EXCERPTED PASSAGE:
It looks that the formation of the political parties has not ended or minimised clan-based politics. The changes in the electoral were not enough to guarantee women and minority candidates. The political parties are facing enormous pressure from clan elders to allocate the party lists to the clans, so that each clan would nominate its candidates-that means no women and minority’s candidates. In another word, it is not the party who is deciding the party nominations, but it is the clan leadership, who is dictated to the parties. The emergence of the clan-based political parties has upset many people in Somaliland-particularly women and had flared up heated political debate and analysis in the country to ascertain who is at fault. Is it the political parties who running away from their responsibility and turning back the country to clan-based politics? Or it is clan-politics a reality that the political party can’t ignore? Both side of the debate are faulting each other. Women, minorities and the progressive mined people are blaming the political parties for this mess, and returning the country back to clan-based politics. Whereas, the leaderships of both the clans and the political parties feel that these groups are idealists who are ignoring the reality on the ground and argue that the clan-politics is reality to be reckon with for foreseeable future. For now, clan-politics is the determining factor in party nomination process, with the possibility of token women and minority candidates.
The local council election was also the first move to decentralise the government and to allow wider public participation. Though the election allowed the people to have a “say” in the selection of their local leaders, instead of the central government nomination, the development of functional councils remains a major challenge. Power and revenue collection remains overwhelmingly centralised. Lack of the legal9 and the policy framework on the part of the central government to implement the program of decentralisation have put the process in confusion. And there are shortages of skilled labour that can effectively manage the responsibilities of the local governments.
8. Situating the Somaliland Parliament among Other Actors & Stakeholders.
This section focuses on the role of other actors in determining the progressive development of Somaliland’s Parliament:
The Executive
As is the case for most developing nations power is often held and or centred on the executive branch of government. Somaliland is no exception to this rule, as it has just emerged from 3 decades of centralized rule, thus making old habits hard to die. Both the late President Egal and his successor President Rayle have wielded authority towering over all formal institutional bodies whether political, administrative or judicial.

TASK LIST:
**a)** Answer these from the Somaliland passage:
(i) Who puts pressure on the political parties to allocate the party lists to the clans?
(ii) What two things remain overwhelmingly centralized?
(iii) Which two presidents are named as having wielded authority over all formal institutional bodies?
**b)** Please reproduce the Somaliland passage word for word, everything from "The local council" down to "the local governments.".
The items that come next are separate material from the Somaliland passage.

GIVEN RECORDS:
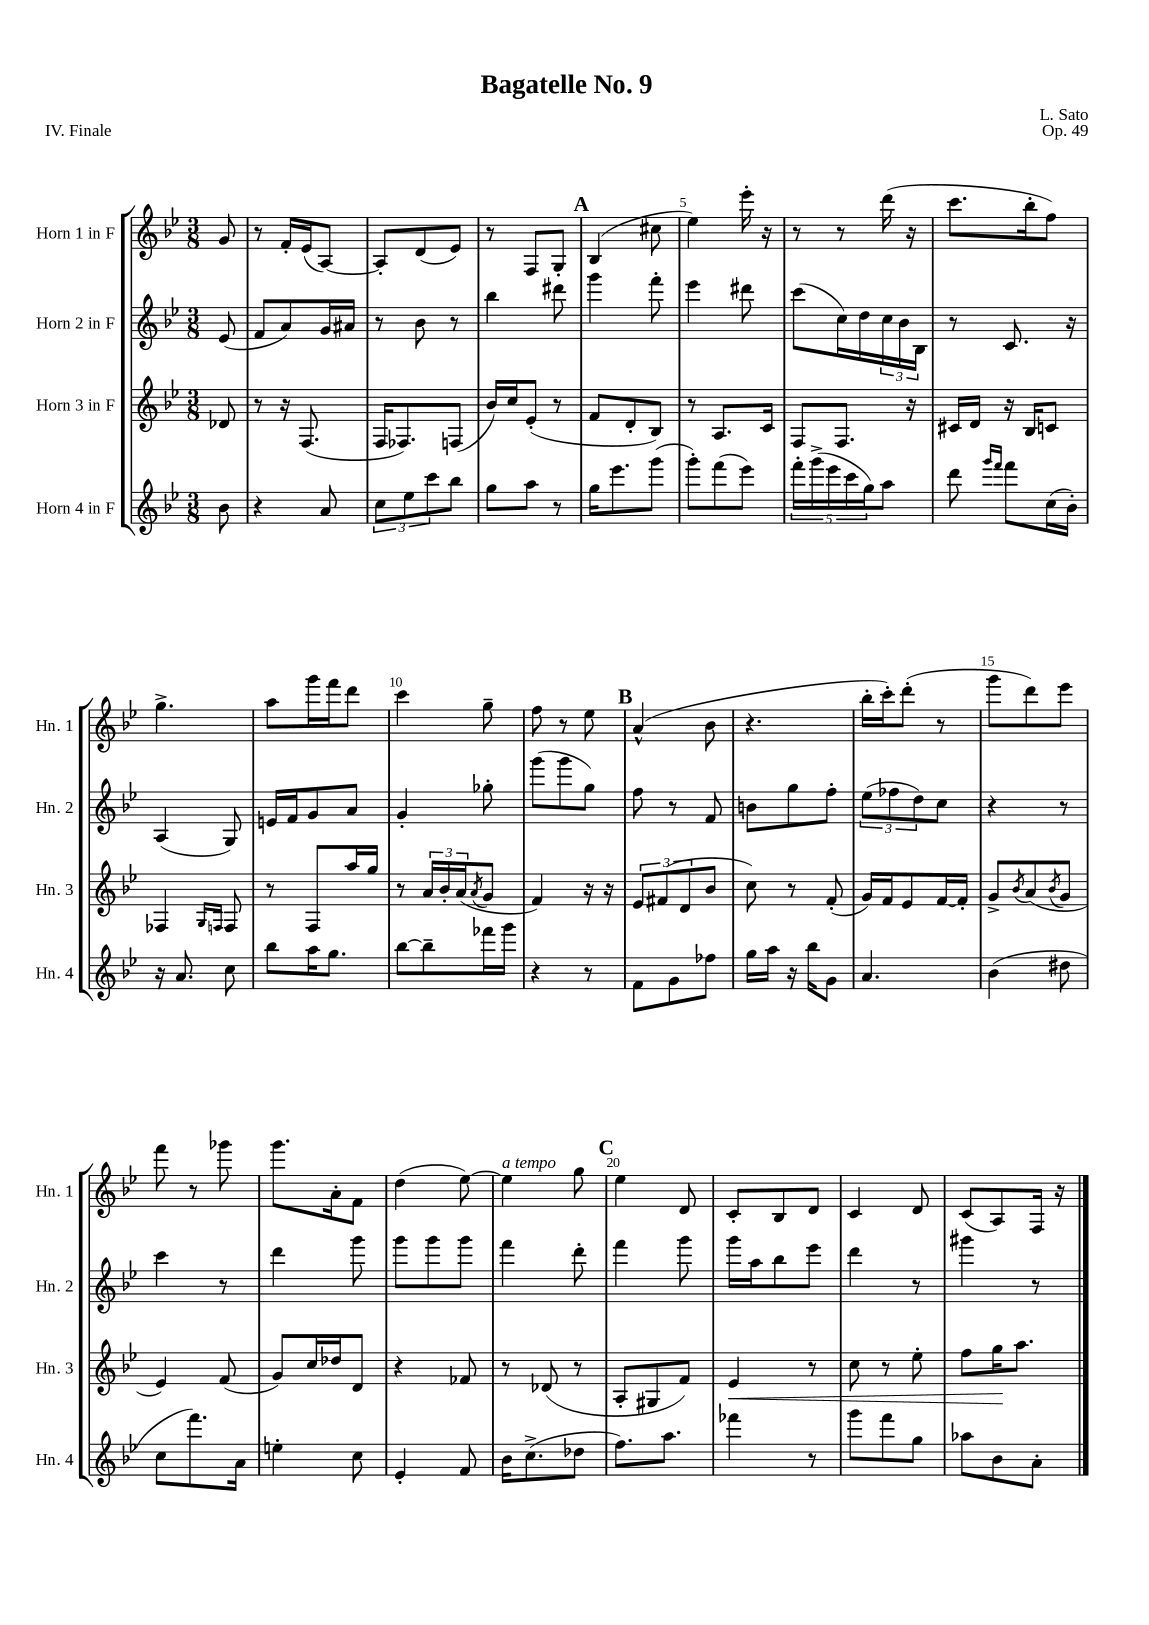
\header { title = "Bagatelle No. 9" composer = "L. Sato" opus = "Op. 49" piece = "IV. Finale" }
<<
\new StaffGroup <<
\new Staff = "s0" \with { instrumentName = "Horn 1 in F" shortInstrumentName = "Hn. 1" } {
    \clef treble \key bes \major \numericTimeSignature \time 3/8 \partial 8
    g'8 |
    r8 f'16-. ees'16( a8~) |
    a8-. d'8( ees'8) |
    r8 f8 g8-. |
    \mark \markup { \bold "A" } bes4( cis''8 |
    ees''4) ees'''16-. r16 |
    r8 r8 d'''16( r16 |
    c'''8. bes''16-. f''8) |
    g''4.-> |
    a''8 g'''16 f'''16 d'''8 |
    c'''4 g''8-- |
    f''8 r8 ees''8 |
    \mark \markup { \bold "B" } a'4-^( bes'8 |
    r4. |
    bes''16-. c'''16-.) d'''8-.( r8 |
    g'''8 d'''8) ees'''8 |
    f'''8 r8 ges'''8 |
    g'''8. a'16-. f'8 |
    d''4( ees''8~) |
    ees''4^\markup { \italic "a tempo" } g''8 |
    \mark \markup { \bold "C" } ees''4 d'8 |
    c'8-. bes8 d'8 |
    c'4 d'8 |
    c'8( a8) f16 r16 \bar "|." |
}
\new Staff = "s1" \with { instrumentName = "Horn 2 in F" shortInstrumentName = "Hn. 2" } {
    \clef treble \key bes \major \numericTimeSignature \time 3/8 \partial 8
    ees'8( |
    f'8 a'8) g'16 ais'16 |
    r8 bes'8 r8 |
    bes''4 dis'''8 |
    \mark \markup { \bold "A" } g'''4 f'''8-. |
    ees'''4 dis'''8 |
    c'''8( c''16) d''16 \tuplet 3/2 { c''16 bes'16 bes16 } |
    r8 c'8. r16 |
    a4( g8) |
    e'16 f'16 g'8 a'8 |
    g'4-. ges''8-. |
    g'''8( g'''8 g''8) |
    \mark \markup { \bold "B" } f''8 r8 f'8 |
    b'8 g''8 f''8-. |
    \tuplet 3/2 { ees''8( fes''8 d''8) } c''8 |
    r4 r8 |
    c'''4 r8 |
    d'''4 g'''8 |
    g'''8 g'''8 g'''8 |
    f'''4 d'''8-. |
    \mark \markup { \bold "C" } f'''4 g'''8 |
    g'''16 a''16 bes''8 ees'''8 |
    d'''4 r8 |
    gis'''4 r8 \bar "|." |
}
\new Staff = "s2" \with { instrumentName = "Horn 3 in F" shortInstrumentName = "Hn. 3" } {
    \clef treble \key bes \major \numericTimeSignature \time 3/8 \partial 8
    des'8 |
    r8 r16 f8.( |
    f16 fes8.) f8( |
    bes'16) c''16 ees'8-.( r8 |
    \mark \markup { \bold "A" } f'8 d'8-. bes8) |
    r8 a8. c'16 |
    f8 f8. r16 |
    cis'16 d'16 r16 bes16 c'8 |
    fes4 \grace { g16 f16 } f8 |
    r8 f8 a''16 g''16 |
    r8 \tuplet 3/2 { a'16 bes'16-. a'16( } \acciaccatura { a'8 } g'8 |
    f'4) r16 r16 |
    \mark \markup { \bold "B" } \tuplet 3/2 { ees'8 fis'8( d'8 } bes'8 |
    c''8) r8 f'8-.( |
    g'16) f'16 ees'8 f'16~ f'16-. |
    g'8-> \acciaccatura { bes'8 } a'8( \acciaccatura { bes'8 } g'8 |
    ees'4) f'8( |
    g'8) c''16 des''16 d'8 |
    r4 fes'8 |
    r8 des'8( r8 |
    \mark \markup { \bold "C" } a8-. gis8 f'8) |
    ees'4\< r8 |
    c''8 r8 ees''8-. |
    f''8 g''16\! a''8. \bar "|." |
}
\new Staff = "s3" \with { instrumentName = "Horn 4 in F" shortInstrumentName = "Hn. 4" } {
    \clef treble \key bes \major \numericTimeSignature \time 3/8 \partial 8
    bes'8 |
    r4 a'8 |
    \tuplet 3/2 { c''8 ees''8 c'''8 } bes''8 |
    g''8 a''8 r8 |
    \mark \markup { \bold "A" } g''16 ees'''8. g'''8( |
    g'''8-.) f'''8( ees'''8) |
    \tuplet 5/4 { f'''16-. g'''16->( ees'''16 c'''16 g''16) } a''8 |
    d'''8 \grace { g'''16 f'''16 } f'''8 c''16( bes'16-.) |
    r16 a'8. c''8 |
    bes''8 a''16 g''8. |
    bes''8~ bes''8-- fes'''16 g'''16 |
    r4 r8 |
    \mark \markup { \bold "B" } f'8 g'8 fes''8 |
    g''16 a''16 r16 bes''16 g'8 |
    a'4. |
    bes'4( dis''8 |
    c''8 f'''8.) a'16 |
    e''4-. c''8 |
    ees'4-. f'8 |
    bes'16 c''8.->( des''8 |
    \mark \markup { \bold "C" } f''8.) a''8. |
    fes'''4 r8 |
    g'''8 f'''8 g''8 |
    aes''8 bes'8 a'8-. \bar "|." |
}
>>
>>
\layout { \context { \Score \override BarNumber.break-visibility = ##(#f #t #t) barNumberVisibility = #(every-nth-bar-number-visible 5) } }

COMPLETE ANSWERS:
**a)**
(i) Clan elders.
(ii) Power and revenue collection.
(iii) The late President Egal and his successor, President Rayle.

**b)**
The local council election was also the first move to decentralise the government and to allow wider public participation. Though the election allowed the people to have a “say” in the selection of their local leaders, instead of the central government nomination, the development of functional councils remains a major challenge. Power and revenue collection remains overwhelmingly centralised. Lack of the legal9 and the policy framework on the part of the central government to implement the program of decentralisation have put the process in confusion. And there are shortages of skilled labour that can effectively manage the responsibilities of the local governments.